(INPUT MATERIAL begins)

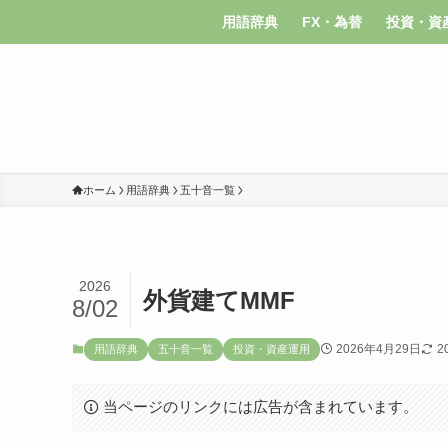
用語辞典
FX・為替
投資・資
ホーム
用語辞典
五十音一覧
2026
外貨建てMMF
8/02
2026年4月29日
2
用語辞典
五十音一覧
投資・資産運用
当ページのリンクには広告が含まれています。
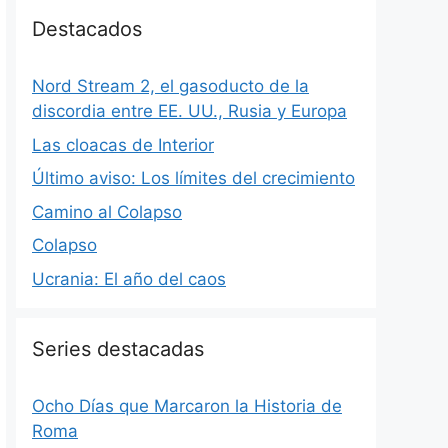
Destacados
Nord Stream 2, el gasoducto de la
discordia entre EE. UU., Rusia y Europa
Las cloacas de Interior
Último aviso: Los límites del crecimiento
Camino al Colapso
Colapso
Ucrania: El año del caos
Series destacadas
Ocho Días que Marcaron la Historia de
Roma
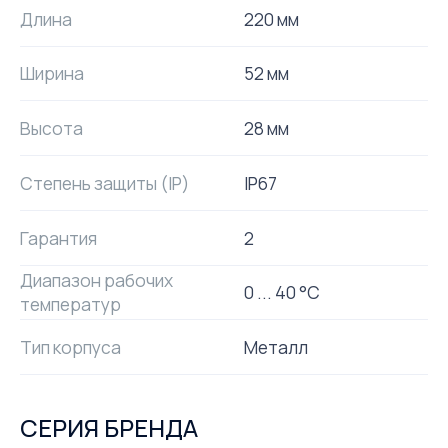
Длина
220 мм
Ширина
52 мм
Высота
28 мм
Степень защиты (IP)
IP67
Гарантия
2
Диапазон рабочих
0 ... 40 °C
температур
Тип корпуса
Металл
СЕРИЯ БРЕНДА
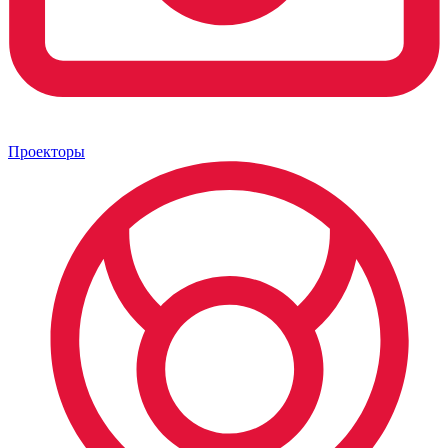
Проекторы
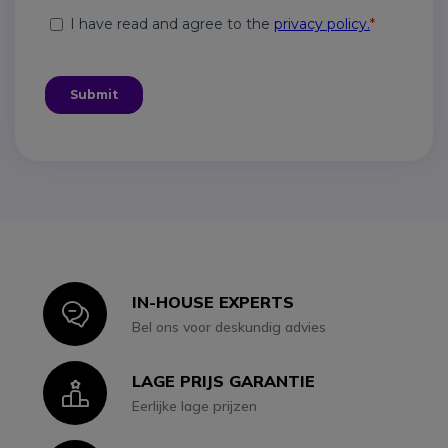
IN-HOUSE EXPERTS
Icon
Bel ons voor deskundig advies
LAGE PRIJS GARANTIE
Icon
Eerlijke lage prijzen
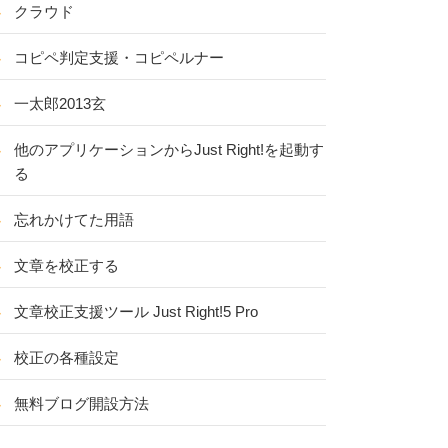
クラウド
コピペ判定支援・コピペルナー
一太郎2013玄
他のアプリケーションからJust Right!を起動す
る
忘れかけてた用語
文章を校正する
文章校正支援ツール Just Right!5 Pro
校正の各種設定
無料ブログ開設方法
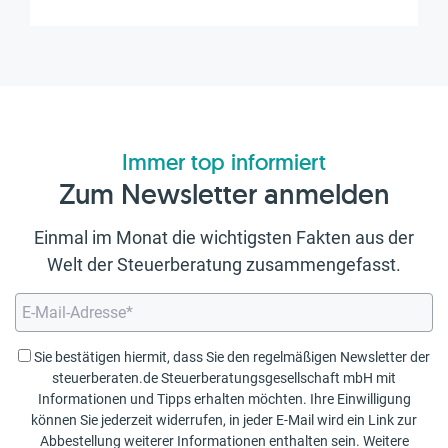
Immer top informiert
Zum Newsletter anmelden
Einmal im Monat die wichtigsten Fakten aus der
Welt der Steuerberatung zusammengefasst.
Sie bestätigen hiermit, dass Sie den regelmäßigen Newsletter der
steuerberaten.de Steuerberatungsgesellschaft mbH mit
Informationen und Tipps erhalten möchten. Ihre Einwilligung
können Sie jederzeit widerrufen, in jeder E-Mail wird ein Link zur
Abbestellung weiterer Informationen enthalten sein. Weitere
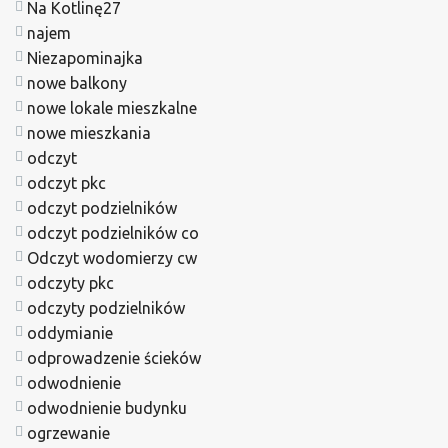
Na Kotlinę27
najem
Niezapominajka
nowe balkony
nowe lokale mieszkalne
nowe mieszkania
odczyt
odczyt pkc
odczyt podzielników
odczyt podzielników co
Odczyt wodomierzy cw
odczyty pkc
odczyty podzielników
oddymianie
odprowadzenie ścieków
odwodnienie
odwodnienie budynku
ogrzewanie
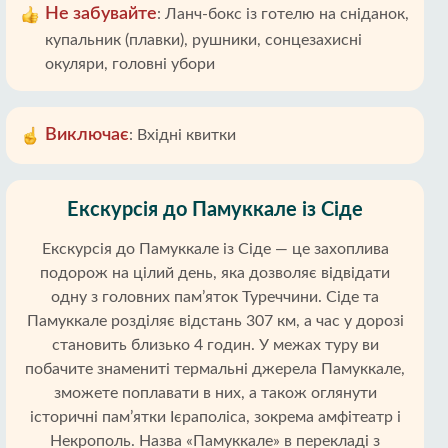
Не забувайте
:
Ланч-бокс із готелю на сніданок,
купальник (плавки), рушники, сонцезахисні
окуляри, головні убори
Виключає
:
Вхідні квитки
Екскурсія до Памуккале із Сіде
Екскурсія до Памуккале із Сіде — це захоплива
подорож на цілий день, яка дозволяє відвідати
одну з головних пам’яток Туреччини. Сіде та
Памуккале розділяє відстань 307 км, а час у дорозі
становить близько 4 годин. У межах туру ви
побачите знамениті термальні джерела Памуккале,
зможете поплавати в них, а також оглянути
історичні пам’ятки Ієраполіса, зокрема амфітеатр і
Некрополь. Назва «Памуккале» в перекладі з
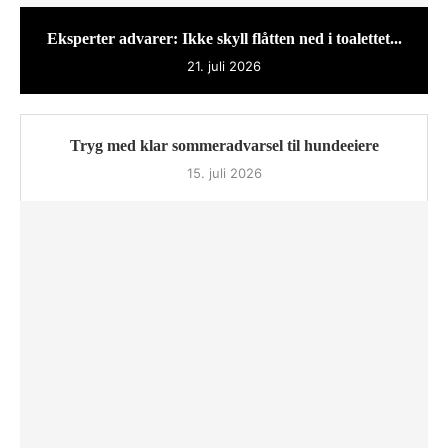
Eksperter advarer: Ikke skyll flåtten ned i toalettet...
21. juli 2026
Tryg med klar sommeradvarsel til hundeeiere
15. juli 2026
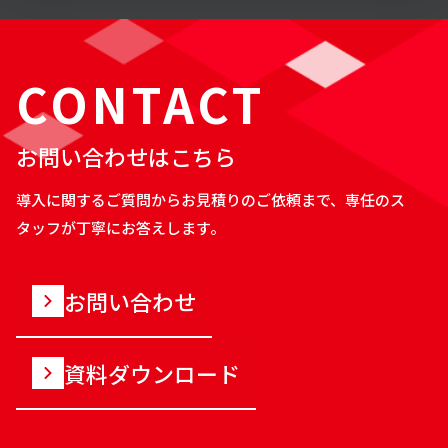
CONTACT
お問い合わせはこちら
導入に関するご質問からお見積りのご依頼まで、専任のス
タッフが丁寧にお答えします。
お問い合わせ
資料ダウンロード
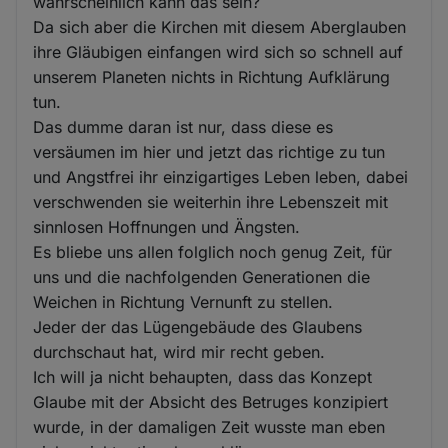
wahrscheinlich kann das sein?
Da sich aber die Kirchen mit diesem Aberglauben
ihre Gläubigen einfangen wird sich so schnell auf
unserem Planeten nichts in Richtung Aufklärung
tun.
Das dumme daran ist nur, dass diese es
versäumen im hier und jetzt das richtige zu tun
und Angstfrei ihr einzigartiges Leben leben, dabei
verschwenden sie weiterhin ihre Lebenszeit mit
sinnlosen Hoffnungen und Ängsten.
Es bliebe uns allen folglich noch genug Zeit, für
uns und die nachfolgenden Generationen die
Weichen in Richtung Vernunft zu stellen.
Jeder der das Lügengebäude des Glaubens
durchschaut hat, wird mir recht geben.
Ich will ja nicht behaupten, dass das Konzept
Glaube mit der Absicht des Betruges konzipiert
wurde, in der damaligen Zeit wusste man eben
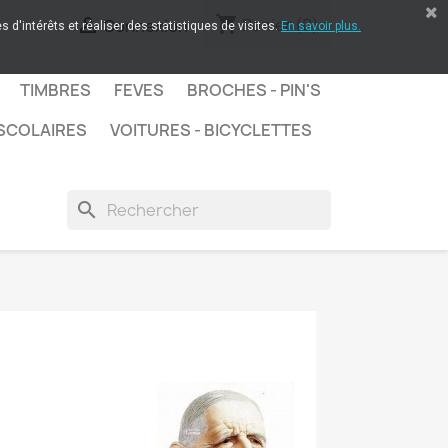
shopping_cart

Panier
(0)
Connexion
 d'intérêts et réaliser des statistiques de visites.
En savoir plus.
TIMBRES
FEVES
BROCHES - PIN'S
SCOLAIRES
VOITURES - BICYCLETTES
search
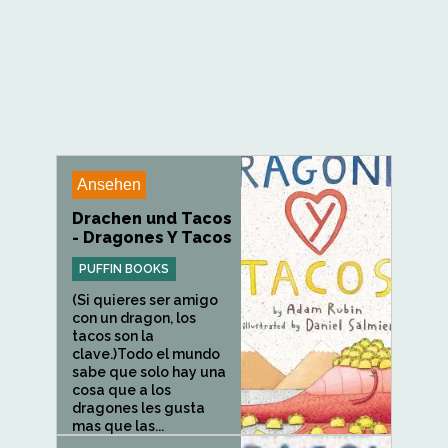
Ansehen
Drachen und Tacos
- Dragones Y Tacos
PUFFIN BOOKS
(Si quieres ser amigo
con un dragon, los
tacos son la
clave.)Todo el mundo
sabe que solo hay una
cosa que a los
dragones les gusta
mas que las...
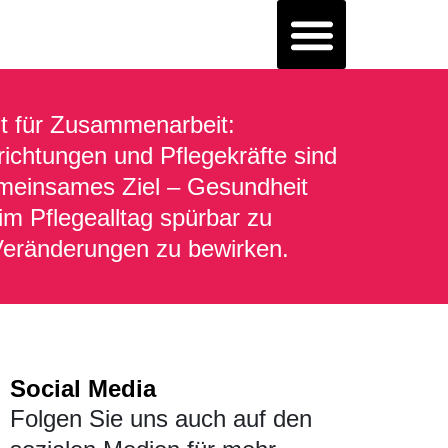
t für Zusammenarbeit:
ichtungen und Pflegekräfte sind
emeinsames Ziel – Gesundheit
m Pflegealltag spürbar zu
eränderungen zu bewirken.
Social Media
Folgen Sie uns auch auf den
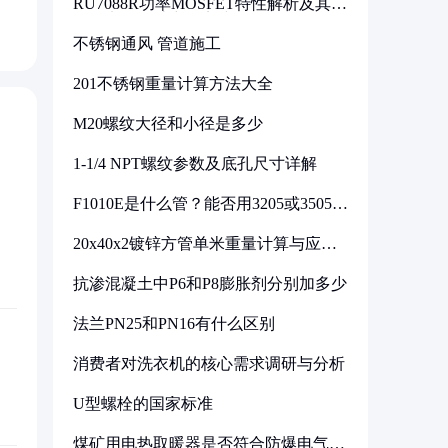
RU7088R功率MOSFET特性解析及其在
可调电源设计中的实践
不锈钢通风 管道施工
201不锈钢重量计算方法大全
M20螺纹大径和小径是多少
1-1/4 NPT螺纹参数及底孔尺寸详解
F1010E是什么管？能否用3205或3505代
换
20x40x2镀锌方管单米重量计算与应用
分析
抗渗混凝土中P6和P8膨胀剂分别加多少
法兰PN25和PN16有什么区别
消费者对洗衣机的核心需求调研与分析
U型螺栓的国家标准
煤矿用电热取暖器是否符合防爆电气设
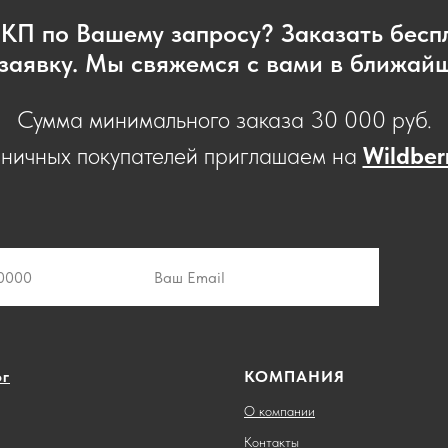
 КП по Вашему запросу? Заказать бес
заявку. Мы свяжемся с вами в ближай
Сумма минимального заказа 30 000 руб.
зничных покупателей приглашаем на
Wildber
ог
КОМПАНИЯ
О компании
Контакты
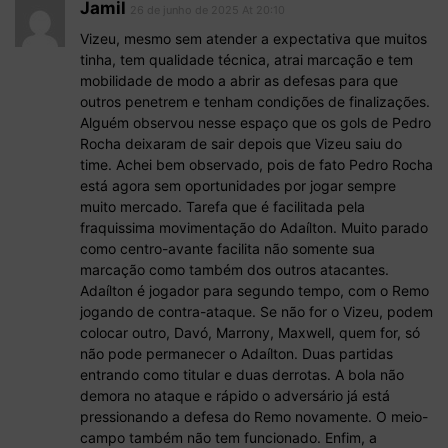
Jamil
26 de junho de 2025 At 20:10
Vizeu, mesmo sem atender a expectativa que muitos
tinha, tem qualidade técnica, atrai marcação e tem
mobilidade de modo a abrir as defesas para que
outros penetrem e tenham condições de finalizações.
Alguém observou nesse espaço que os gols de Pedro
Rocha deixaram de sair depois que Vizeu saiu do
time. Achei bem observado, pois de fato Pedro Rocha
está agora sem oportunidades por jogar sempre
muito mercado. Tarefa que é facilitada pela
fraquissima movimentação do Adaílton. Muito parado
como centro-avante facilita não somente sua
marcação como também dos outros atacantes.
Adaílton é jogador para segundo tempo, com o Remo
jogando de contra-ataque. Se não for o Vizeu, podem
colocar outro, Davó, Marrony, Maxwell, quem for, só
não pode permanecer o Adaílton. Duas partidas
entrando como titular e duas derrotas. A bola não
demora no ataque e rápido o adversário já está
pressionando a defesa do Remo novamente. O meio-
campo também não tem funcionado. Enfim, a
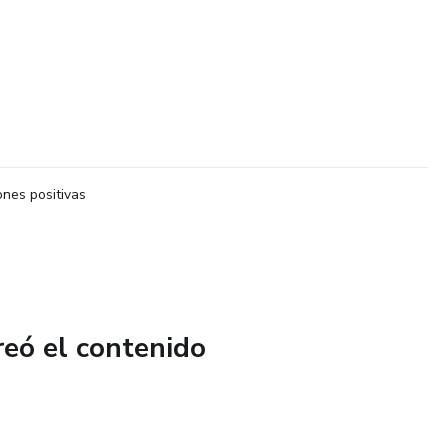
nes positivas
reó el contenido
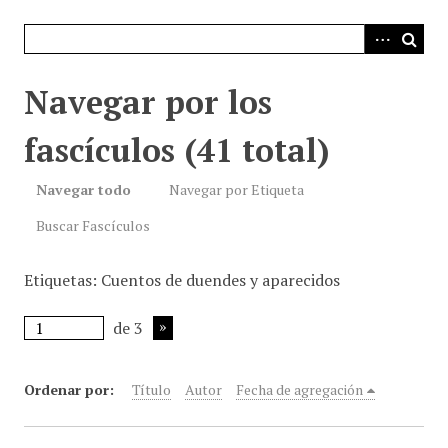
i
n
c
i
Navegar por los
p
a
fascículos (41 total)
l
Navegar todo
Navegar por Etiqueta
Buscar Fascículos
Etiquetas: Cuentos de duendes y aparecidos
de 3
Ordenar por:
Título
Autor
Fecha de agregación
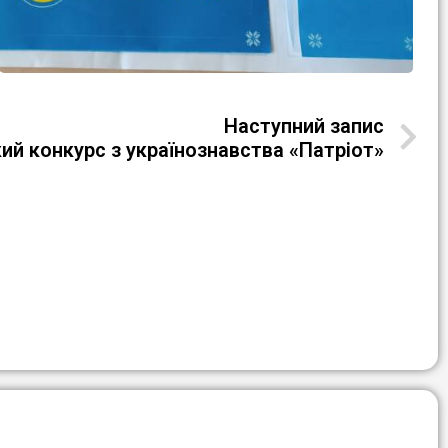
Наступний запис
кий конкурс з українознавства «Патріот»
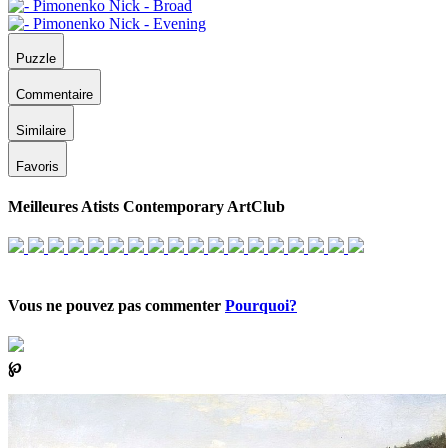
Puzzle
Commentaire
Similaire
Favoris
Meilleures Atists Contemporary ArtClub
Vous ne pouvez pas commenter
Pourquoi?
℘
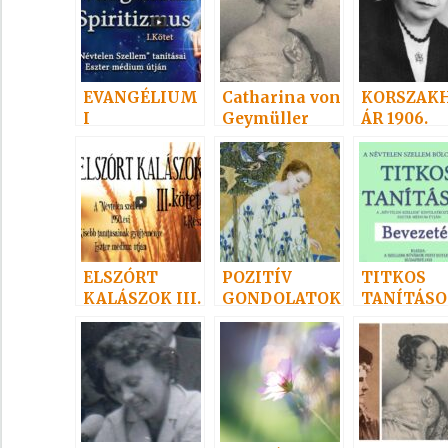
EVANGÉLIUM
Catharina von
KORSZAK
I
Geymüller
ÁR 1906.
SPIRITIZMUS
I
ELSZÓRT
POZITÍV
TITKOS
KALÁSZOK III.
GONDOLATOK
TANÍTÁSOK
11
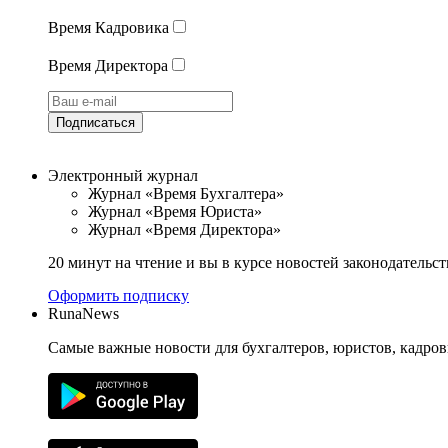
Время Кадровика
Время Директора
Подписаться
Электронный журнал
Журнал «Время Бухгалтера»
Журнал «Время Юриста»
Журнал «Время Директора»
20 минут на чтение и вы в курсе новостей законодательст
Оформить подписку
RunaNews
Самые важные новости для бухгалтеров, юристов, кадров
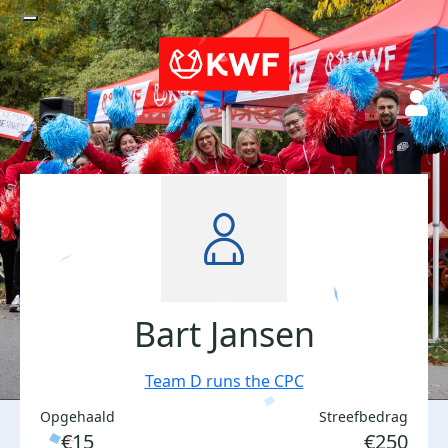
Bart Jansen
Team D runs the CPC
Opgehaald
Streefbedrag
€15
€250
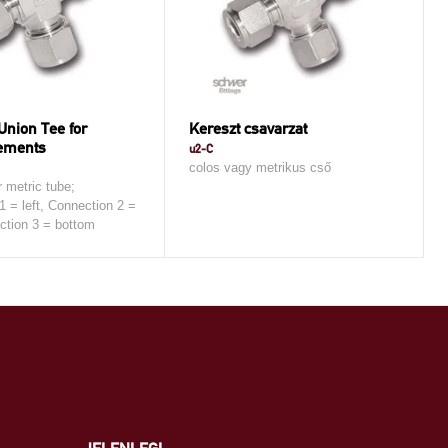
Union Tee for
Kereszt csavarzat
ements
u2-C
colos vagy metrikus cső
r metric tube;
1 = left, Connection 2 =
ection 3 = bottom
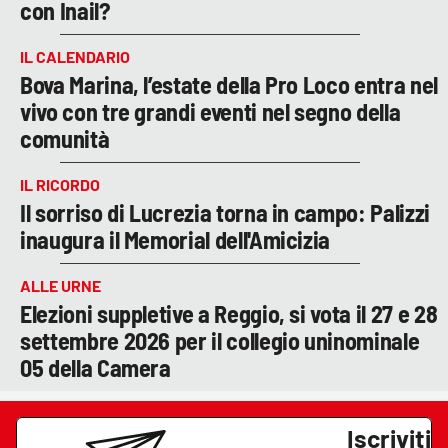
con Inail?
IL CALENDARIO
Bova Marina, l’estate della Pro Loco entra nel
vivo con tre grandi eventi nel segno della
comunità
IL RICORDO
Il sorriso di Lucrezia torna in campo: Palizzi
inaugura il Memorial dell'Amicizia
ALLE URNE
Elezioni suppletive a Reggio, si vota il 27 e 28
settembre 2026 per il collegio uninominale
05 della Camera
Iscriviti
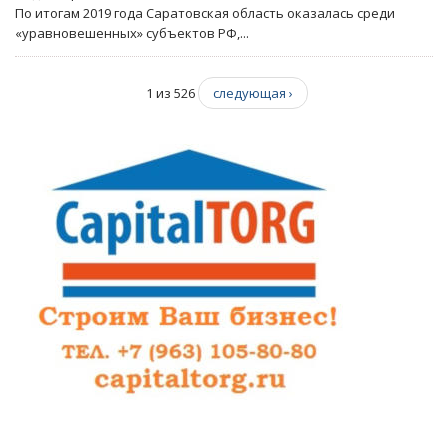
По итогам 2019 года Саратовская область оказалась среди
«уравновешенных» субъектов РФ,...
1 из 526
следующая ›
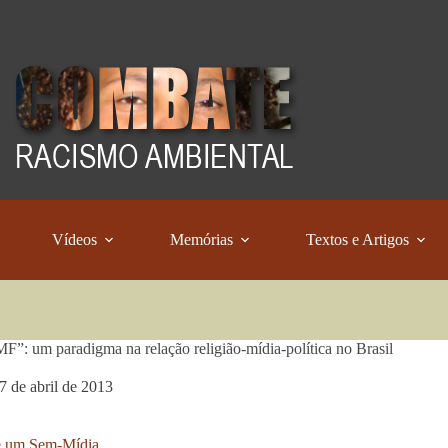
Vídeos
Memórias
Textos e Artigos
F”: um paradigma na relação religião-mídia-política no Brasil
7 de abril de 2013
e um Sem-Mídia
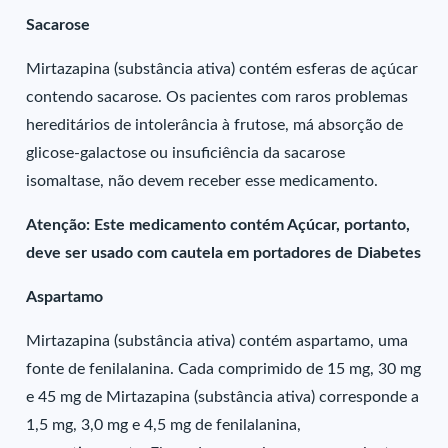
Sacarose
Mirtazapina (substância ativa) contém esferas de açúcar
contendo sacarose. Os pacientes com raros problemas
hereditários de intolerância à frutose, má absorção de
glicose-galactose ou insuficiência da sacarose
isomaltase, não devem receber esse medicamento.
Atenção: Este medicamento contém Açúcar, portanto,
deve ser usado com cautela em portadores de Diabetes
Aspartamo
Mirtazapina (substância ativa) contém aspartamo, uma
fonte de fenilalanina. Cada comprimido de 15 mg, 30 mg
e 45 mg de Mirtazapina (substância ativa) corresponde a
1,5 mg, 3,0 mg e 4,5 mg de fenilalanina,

(INPUT MATERIAL ends)

(ABOUT THIS TASK):
How many lines in the entries above contain the string "marcação"? Reply with the number alone.

(EXERCISE RESULT):
2